Under the proposed federal law, certain parties are not liable. However, physicians, hospitals, institutional review boards (IRB), parents of minor children, the Goldwater Institute and perhaps others not covered in the bills are not in the protected group.  These parties can be sued in state and federal courts. They are not “producers, manufacturers, distributors, prescribers, dispensers, possessors or users.”  

Finally, the bills under consideration provide that negative outcomes of the use of experimental medical products under RTT cannot be used by a federal agency (like the FDA) in deciding whether or not to approve the products for public use. This is absurd. What this means is that if the FDA is bypassed and an experimental medical product is given to a patient who suffers severe adverse effects as a result, the doctor and the drug company cannot provide this information to the FDA and, if the FDA learns of that situation, it must remain silent and take no action!

I am not suggesting the federal system in place now through the FDA is perfect. Congress through 21st Century Cures Act has improved the system and indeed, the FDA has implemented changes to expedite the approval process and to make applications to it much less burdensome.

If the RTT becomes federal law, any person being considered as FDA Commissioner ought to reject the offer. The law, if passed, would be contrary to public policy and could form the basis for lawsuits against all those involved in the process.

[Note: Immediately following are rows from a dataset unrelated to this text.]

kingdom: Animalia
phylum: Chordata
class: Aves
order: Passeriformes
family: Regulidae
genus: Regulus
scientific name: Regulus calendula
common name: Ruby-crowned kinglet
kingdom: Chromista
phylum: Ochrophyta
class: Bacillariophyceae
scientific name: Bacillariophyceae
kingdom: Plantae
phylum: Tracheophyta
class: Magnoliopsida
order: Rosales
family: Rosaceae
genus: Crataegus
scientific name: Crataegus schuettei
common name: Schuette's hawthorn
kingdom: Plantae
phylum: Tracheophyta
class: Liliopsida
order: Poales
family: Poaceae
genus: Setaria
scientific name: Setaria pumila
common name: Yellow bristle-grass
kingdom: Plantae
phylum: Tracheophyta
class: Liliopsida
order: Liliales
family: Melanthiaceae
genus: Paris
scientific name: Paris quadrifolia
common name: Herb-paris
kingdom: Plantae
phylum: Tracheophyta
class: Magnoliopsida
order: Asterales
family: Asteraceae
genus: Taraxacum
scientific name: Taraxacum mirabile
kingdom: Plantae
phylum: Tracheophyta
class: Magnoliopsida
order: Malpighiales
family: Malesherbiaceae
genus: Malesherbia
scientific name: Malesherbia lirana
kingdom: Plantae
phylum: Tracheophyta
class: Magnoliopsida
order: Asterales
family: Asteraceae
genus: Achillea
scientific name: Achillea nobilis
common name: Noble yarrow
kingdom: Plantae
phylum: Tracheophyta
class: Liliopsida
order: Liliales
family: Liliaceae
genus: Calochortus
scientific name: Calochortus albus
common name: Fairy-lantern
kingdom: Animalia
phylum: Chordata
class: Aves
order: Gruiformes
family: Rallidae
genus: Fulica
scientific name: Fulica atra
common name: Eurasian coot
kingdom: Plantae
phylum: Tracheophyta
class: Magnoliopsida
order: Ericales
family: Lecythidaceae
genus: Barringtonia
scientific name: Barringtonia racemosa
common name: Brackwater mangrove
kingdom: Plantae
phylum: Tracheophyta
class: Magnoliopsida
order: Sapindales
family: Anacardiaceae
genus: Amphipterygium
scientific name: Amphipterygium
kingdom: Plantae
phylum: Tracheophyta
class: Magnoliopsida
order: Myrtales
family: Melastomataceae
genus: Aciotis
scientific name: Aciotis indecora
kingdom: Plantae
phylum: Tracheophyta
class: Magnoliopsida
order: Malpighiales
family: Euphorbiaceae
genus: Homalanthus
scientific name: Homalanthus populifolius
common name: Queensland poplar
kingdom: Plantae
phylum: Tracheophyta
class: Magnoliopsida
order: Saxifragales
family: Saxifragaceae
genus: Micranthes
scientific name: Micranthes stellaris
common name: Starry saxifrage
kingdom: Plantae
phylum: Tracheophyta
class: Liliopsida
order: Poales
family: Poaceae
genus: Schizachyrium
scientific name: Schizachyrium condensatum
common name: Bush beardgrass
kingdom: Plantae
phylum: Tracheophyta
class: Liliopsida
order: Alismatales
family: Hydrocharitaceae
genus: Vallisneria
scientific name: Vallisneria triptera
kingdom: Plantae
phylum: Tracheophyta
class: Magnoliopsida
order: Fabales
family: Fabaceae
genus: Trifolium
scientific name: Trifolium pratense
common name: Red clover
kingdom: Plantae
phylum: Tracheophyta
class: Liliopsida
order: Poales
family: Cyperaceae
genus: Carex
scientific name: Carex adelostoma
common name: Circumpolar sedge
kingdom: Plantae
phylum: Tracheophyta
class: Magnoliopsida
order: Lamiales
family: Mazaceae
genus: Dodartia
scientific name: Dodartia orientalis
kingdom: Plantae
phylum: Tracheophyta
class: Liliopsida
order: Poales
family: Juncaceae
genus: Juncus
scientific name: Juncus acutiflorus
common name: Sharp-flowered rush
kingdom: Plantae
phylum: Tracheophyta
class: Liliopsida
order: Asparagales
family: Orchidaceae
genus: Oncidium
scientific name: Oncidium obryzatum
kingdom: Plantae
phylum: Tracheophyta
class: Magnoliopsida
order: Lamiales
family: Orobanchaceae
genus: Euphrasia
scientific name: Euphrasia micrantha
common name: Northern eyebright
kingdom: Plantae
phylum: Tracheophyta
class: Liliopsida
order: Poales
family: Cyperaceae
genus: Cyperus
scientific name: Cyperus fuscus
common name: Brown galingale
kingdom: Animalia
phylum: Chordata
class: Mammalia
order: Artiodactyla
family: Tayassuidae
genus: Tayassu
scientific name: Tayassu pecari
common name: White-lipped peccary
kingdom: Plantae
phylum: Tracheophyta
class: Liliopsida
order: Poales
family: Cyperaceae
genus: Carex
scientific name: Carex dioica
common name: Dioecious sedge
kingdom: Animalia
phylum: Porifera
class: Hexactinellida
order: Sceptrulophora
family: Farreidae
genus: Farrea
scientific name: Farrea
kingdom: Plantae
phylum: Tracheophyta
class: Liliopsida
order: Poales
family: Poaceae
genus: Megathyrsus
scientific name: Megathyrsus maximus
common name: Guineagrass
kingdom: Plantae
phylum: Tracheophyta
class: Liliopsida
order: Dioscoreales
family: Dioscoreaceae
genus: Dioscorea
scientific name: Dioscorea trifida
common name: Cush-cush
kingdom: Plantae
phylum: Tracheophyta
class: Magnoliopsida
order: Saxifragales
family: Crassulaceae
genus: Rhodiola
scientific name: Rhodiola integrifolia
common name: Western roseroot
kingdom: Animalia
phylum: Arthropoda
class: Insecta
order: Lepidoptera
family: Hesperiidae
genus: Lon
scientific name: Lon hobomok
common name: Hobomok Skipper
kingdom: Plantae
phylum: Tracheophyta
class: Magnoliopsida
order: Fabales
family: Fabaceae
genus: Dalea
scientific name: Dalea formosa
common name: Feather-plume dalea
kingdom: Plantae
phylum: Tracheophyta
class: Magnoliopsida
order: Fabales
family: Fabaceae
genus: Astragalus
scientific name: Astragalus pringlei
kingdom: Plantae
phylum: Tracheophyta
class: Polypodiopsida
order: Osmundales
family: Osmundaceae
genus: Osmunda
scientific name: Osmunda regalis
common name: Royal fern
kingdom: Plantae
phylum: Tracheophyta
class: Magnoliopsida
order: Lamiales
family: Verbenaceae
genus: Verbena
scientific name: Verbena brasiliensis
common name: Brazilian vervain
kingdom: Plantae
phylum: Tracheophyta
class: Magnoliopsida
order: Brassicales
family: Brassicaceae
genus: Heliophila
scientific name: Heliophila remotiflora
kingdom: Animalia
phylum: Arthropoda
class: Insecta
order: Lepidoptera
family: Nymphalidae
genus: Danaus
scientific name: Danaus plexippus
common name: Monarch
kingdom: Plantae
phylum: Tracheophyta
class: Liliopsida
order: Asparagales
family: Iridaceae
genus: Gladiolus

Richard L. Plotkin, Esq., retired from the private practice of law in 2008 and with his family formed The Max Cure Foundation, Inc., a non-profit charity whose mission is to advance the cause of pediatric cancers through research, family assistance and advocacy. Mr. Plotkin is one of the nation’s leading advocates for children with cancer and their families and has been consulted by Congress and by The Reagan-Udall Foundation in seeking his input on prospective changes to the existing federal laws with respect to expanded access/compassionate use when dealing with experimental drugs.

The views expressed by this author are their own and are not the views of The Hill.